The $6 million Community Refugee Integration and Settlement Pilot initiative aims to assist 1,500 refugees in Australia over the next three years.
It will help new arrivals who do not have family links in Australia and will provide support and guidance for 12 months.
Officials have said the grassroots program will put new arrivals into immediate contact with other migrants and trained members of the Australian community.
Lisa Button, chief executive of Community Refugee Sponsorship Australia, a charity that helps new migrants, told the Australian Broadcasting Corp. that the resettlement initiative is significant.
“We are super-excited about this program, and it really is a new chapter in Australia’s refugee resettlement story,” she said. “There are so many benefits, both for the refugees and the Australian community and the volunteers who did this work. When refugees arrive, they arrive to a ready-made group of local supporters who are deeply invested in their success. So, those people meet them at the airport, they help them open bank accounts and enroll kids in school.”
Australia currently allocates about 14,000 humanitarian visas to refugees each year. The recently elected Labor government has said it hopes to eventually double Australia’s refugee intake.
Immigration has been a fundamental part of the Australian story since European settlement in 1788. Almost half the population of about 25 million people have a foreign-born parent, while a quarter of Australians were born overseas.
Australia's first refugees were from European countries in the World War II era. In the 1970s Australia resettled more than 55,000 Vietnamese. Since then, thousands of people from Afghanistan, Iraq, Iran and other countries have found sanctuary in Australia under official humanitarian programs.
However, asylum seekers who arrive by sea have been treated under different policies.
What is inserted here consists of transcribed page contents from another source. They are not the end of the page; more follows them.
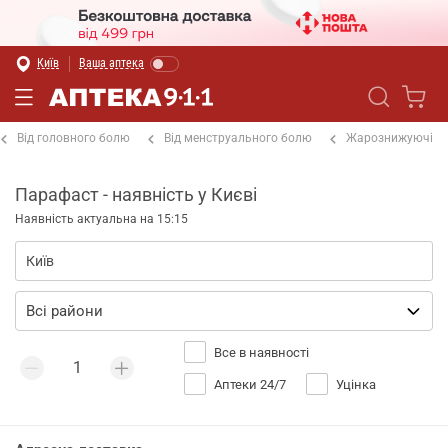
Київ
Ваша аптека
Від головного болю
Від менструального болю
Жарознижуючі
Парафаст - наявність у Києві
Наявність актуальна на 15:15
Все в наявності
Аптеки 24/7
Уцінка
Since 2013 to 2014, people who have claimed asylum in Australia after coming by boat do not receive permanent protection.
They were previously incarcerated in Australian-sponsored camps in the South Pacific with no prospect of resettlement in Australia. The policy was condemned as cruel and inhumane by rights groups, but the government said it had prevented migrants from risking their lives at sea. Currently, unauthorized boat arrivals are deported or their boats are towed or turned away from Australian waters by the navy.
A detention center in Papua New Guinea has closed, and around 100 migrants remain on the island of Nauru.
Campaigners have said that the result of the May federal election that saw the center-left Labor party come to power is a clear sign that Australians want a more humane and compassionate country for refugees.